[WORK TO BE COMPLETED]:
In the listing below, recast the lines starting at the one containing "family: Arecaceae" and ending at the one containing "genus: Ruellia", both included, as a numbered list, omitting any blank lines.

Data entries:
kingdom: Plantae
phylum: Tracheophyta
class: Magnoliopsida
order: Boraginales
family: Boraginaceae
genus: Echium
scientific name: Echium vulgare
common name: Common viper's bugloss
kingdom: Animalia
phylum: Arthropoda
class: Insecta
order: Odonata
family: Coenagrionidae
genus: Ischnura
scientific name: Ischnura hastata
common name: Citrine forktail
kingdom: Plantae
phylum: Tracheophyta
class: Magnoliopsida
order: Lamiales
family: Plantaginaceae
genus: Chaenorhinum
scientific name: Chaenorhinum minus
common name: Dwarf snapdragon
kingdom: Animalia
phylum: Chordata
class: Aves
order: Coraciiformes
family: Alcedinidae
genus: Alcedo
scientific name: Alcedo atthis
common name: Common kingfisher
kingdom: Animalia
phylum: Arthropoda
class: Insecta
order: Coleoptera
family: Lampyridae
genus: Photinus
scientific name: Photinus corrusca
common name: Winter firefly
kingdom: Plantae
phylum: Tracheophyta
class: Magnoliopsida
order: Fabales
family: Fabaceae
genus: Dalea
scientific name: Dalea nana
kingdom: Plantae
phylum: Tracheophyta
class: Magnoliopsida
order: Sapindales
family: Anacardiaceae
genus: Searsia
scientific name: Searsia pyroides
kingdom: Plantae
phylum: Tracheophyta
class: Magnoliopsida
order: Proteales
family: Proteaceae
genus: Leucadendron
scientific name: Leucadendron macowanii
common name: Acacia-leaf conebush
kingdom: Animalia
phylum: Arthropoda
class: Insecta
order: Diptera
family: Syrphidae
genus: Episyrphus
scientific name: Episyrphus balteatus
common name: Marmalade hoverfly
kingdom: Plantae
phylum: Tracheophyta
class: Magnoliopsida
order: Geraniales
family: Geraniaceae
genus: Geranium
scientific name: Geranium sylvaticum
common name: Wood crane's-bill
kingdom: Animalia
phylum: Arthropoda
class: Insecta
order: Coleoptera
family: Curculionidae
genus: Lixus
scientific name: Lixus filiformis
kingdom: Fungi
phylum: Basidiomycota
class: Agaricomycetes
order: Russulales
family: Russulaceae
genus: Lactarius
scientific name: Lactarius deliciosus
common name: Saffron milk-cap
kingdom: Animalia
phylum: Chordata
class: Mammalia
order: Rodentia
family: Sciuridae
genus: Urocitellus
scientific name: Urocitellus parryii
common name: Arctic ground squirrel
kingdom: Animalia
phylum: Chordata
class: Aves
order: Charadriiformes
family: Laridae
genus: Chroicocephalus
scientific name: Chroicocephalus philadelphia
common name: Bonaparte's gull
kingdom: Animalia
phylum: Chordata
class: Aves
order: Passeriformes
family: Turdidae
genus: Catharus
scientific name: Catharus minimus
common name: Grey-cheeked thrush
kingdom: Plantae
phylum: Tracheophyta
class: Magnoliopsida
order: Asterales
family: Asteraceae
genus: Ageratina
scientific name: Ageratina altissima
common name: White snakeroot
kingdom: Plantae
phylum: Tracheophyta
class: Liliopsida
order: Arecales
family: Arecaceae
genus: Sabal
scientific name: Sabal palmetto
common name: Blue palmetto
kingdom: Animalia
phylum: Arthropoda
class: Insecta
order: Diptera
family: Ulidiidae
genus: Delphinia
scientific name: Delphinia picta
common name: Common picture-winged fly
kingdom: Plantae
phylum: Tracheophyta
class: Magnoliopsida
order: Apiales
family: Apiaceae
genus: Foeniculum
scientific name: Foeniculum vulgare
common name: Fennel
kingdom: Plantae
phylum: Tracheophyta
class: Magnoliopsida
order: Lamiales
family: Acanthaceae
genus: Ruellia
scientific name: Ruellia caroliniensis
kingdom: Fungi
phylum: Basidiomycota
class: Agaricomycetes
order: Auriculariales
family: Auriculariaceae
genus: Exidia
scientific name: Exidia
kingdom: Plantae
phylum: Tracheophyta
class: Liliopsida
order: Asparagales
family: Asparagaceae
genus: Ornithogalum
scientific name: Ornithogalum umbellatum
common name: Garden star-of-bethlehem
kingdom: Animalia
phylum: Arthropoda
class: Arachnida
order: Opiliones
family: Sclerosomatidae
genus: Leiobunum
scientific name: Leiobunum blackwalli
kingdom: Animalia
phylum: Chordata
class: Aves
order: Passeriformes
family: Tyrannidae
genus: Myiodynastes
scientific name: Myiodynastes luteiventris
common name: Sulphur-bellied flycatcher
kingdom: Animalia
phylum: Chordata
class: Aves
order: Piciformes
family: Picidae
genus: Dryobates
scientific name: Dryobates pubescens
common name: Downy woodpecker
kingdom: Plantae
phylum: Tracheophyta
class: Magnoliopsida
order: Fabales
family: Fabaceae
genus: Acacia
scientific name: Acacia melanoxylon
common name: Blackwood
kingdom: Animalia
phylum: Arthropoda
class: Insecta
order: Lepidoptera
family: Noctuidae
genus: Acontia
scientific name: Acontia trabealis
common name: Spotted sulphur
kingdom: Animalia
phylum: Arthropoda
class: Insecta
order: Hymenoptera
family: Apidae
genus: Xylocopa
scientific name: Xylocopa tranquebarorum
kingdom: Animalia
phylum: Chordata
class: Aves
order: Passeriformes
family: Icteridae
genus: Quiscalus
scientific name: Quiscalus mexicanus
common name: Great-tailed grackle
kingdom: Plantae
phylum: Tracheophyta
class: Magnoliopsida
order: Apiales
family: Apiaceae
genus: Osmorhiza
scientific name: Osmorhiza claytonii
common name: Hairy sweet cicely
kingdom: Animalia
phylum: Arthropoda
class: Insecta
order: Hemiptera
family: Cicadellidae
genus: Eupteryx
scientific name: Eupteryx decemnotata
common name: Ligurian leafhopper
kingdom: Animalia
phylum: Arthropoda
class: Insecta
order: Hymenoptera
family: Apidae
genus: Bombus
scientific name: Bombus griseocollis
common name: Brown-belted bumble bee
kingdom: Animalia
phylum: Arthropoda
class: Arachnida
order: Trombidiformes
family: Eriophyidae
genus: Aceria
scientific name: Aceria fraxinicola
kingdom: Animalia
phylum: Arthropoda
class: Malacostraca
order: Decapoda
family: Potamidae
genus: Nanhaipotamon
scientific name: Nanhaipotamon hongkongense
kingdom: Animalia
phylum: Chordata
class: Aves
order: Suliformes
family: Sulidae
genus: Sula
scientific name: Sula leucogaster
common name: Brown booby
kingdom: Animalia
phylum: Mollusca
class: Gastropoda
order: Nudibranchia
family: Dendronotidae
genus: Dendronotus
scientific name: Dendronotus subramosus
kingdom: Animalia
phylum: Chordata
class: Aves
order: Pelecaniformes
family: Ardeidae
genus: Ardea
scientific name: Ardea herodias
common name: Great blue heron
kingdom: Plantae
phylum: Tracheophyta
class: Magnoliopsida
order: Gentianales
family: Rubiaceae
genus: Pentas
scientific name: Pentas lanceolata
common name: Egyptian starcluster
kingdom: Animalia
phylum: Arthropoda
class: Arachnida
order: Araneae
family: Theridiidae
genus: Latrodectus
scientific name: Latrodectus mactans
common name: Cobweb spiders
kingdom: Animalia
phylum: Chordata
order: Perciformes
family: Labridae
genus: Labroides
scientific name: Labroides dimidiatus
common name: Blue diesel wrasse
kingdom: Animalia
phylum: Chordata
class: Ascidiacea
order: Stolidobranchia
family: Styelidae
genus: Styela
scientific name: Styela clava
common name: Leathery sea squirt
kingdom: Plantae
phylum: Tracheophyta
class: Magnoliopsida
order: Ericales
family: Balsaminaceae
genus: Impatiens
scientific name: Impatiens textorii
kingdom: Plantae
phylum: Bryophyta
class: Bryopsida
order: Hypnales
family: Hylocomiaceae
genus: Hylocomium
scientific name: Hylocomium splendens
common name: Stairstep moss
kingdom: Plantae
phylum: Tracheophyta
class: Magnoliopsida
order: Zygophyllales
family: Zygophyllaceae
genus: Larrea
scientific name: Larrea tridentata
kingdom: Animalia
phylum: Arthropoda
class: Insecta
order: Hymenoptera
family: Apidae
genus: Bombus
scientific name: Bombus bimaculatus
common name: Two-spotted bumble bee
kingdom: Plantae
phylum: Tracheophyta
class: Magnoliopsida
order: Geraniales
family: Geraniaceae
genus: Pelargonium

[ANSWER TO THE EXERCISE]:
1. family: Arecaceae
2. genus: Sabal
3. scientific name: Sabal palmetto
4. common name: Blue palmetto
5. kingdom: Animalia
6. phylum: Arthropoda
7. class: Insecta
8. order: Diptera
9. family: Ulidiidae
10. genus: Delphinia
11. scientific name: Delphinia picta
12. common name: Common picture-winged fly
13. kingdom: Plantae
14. phylum: Tracheophyta
15. class: Magnoliopsida
16. order: Apiales
17. family: Apiaceae
18. genus: Foeniculum
19. scientific name: Foeniculum vulgare
20. common name: Fennel
21. kingdom: Plantae
22. phylum: Tracheophyta
23. class: Magnoliopsida
24. order: Lamiales
25. family: Acanthaceae
26. genus: Ruellia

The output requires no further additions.